3.5.3.5 Active Adaptation

Aforementioned, salutogenic processes which involve developing personal capacity for resourcefulness are more important than providing resources as pre-requisites for SOC enhancement [20, 24]. Creating such experiences during SHAPE intervention would allow resources to be internalised by older adults through personal usage, giving them a sense of ownership and control of their own health and aging journey [24]. Activities such as hands-on preparation of nutritious meal, acts of physical exercises and accomplishment of personal health goals using ‘resistance resources’ could provide experiential and adaptation opportunities for the older adults.

In addition, as one ages and confronts with life experiences, personal meaning to life and health changes [64]. The use of self-reflection is an essential tool to construct participants’ personal meaning of health and meaning in life at old age. It creates self-awareness of knowing own self, contributing to meaning-focused health-promoting strategies as part of adaptation. This, however, is a developmental process which requires creation and self-discovery [68]. The use of narrative life stories can contribute to older adults’ sense of self, uncover their meaning in life, allow them to accept life, and live with purpose and enthusiasm [64]. A quick life review activity using a life ruler can allow older adults to reminisce and appreciate past experiences of personal development, achievements, loss and hardship in their life journey. It facilitates participants to examine how their stories contribute to their meaning in life, and come to terms with aging [65]. Integrating experiences of past difficult transitions and vulnerabilities help them to accept loss and hardship, preserve their self-worth and adapt to present life stressors [89].

4 Conclusion

Salutogenesis introduces a paradigm on the origins of health; what is health and how health can be created. In the context of healthy aging, the salutogenic perspective recognises aging as a positive developmental process of a person and values the life experiences of the person. This perspective involves a conscious reflection of how an individual views life as a whole to cope with the salutary vulnerabilities and stressors in old age. Healthy aging is a multidimensional concept embraced in the SHAPE intervention. Based on the salutogenic principles, SOC and resistance resources, SHAPE is a health resource program that employs an asset-based, person-centric and insight-oriented approach. Apart from the intervention approach, content and activities, the SHAPE intervention places emphasis on the significant role of health professionals conducting the intervention to communicate and elicit the salutogenic perspective to its target audience—senior-only household dwellers. To advance this salutogenic initiative, the SHAPE intervention needs to be piloted to test for its feasibility.

Take Home Messages

  • The salutogenic perspective on healthy aging views aging as an achievement; where older people are valued as assets for their wealth of experiences, resources, skills and knowledge.

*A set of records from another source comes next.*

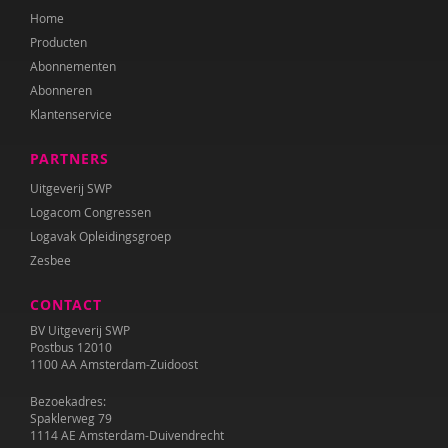
Corina Elzenaar
Home
Producten
Belinda Fallaux
Abonnementen
Abonneren
Paula Fikkert
Klantenservice
Marinda Fischer
PARTNERS
Ruben Fukkink
Uitgeverij SWP
Marjolein van der Gaag
Logacom Congressen
Logavak Opleidingsgroep
Eline Geschiere
Zesbee
Edith Geurts
CONTACT
BV Uitgeverij SWP
Jill Goeman
Postbus 12010
1100 AA Amsterdam-Zuidoost
Nathalie van Grinsven
Bezoekadres:
Marieke Groenewold
Spaklerweg 79
1114 AE Amsterdam-Duivendrecht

  • The SHAPE intervention embraces the multidimensional concept of healthy aging; It covers a range of comprehensive health and aging topics encompassing physical, psychological, psychological, social and spiritual aspects of aging.

  • The concepts on sense of coherence, resistance resources and the salutogenic orientation are operationalised and illustrated in the intervention approach, curriculum and the conduct of SHAPE.

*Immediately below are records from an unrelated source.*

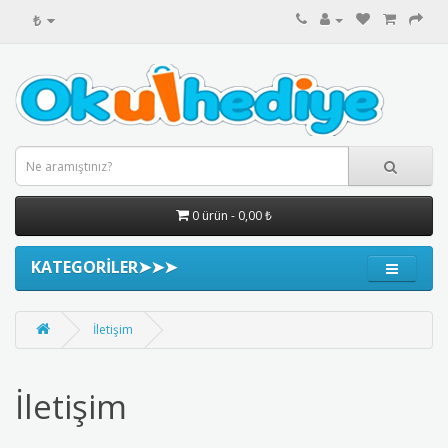
₺
0 ürün - 0,00 ₺
KATEGORİLER➤➤➤
İletişim
İletişim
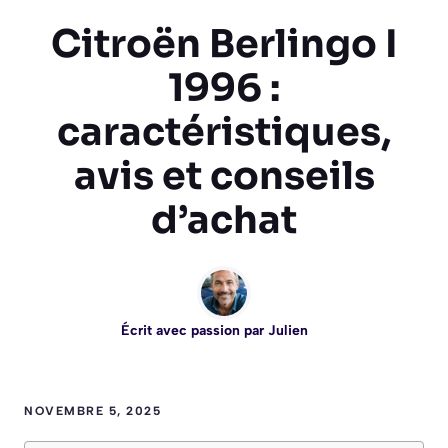
Citroën Berlingo I
1996 :
caractéristiques,
avis et conseils
d’achat
Écrit avec passion par
Julien
NOVEMBRE 5, 2025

  • As a health resource program, the SHAPE intervention aims to strengthen ‘resistance resources’ of older adults, so as to promote the adoption of health-promoting strategies and coping of stressors at old age; it employs an asset-based, person-centric and insight-oriented approach.

  • Health professionals conducting salutogenic theory based interventions such as SHAPE play an important role of communicating and eliciting the salutogenic perspective to the participants.